Encourage meaningful danger. Telegraph threats clearly and make retreat a real option.
Encourage multiple characters per player so death or distance does not stall play. WestMarches.games makes it easy for players to manage multiple characters and switch between them for different adventures.
Social Dynamics
Common problems: player cliques, inactive members, uneven loot, or booking paralysis.
Solutions:
Rotate priority so everyone gets turns.
Run mixer sessions with random groups.
Keep loot transparent and standardized.
Promote new DMs with prepared one-shot sites.
Publish conduct and safety guidelines.
GM Prep Workflow
One-page summaries for each site: purpose, map, clues, loot, restock rules.
Rumor tables for each region that feed the clue web.
Track faction progress on a visible calendar.
Keep session prep light and reusable.
Player Responsibilities
Propose and organize sessions.
Keep character sheets updated and portable.
Write brief session reports and update the shared map.
End sessions in town when possible to keep continuity.
Useful Tools
WestMarches.games provides:
Adventure calendar and history — See upcoming sessions and complete history of all adventures.
Interactive hex maps — Create explorable maps that players can view and reference.
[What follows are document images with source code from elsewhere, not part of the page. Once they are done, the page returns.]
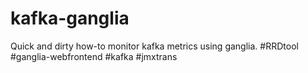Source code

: kafka-ganglia
=============

Quick and dirty how-to monitor kafka metrics using ganglia. #RRDtool #ganglia-webfrontend #kafka #jmxtrans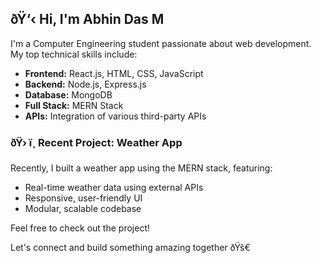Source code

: ## ðŸ‘‹ Hi, I'm Abhin Das M

I'm a Computer Engineering student passionate about web development.  
My top technical skills include:

- **Frontend:** React.js, HTML, CSS, JavaScript
- **Backend:** Node.js, Express.js
- **Database:** MongoDB
- **Full Stack:** MERN Stack  
- **APIs:** Integration of various third-party APIs

### ðŸ› ï¸ Recent Project: Weather App

Recently, I built a weather app using the MERN stack, featuring:

- Real-time weather data using external APIs
- Responsive, user-friendly UI
- Modular, scalable codebase

Feel free to check out the project!

Let's connect and build something amazing together ðŸš€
World Wiki — Document locations, NPCs, lore, and rumors with pages that link together.
Marketplace — Optional feature for item trading and shopping with automatic inventory updates.
Character sheets — Lightweight tracking for levels, XP, inventory, and custom rewards.
Community settings — Configure roles, permissions, progression rules, and character/adventure properties.
For virtual tabletop gameplay during sessions, most groups use Roll20 or Foundry VTT alongside westmarches.games and Discord.
Quick Start Checklist
- Frontier with 3–5 subregions
- Three active factions
- GM hex map and blank player map
- 8–12 small sites, 2–3 medium sites
- Rumor and clue web
- Simple town hub
- Shared comms with booking rules
- XP and loot standards
- DM guide and shared ledger
- Safety and culture rules
Start small, keep information moving, and let your players drive the action. The more they feel ownership of the map, rumors, and goals, the more alive your West Marches world will become.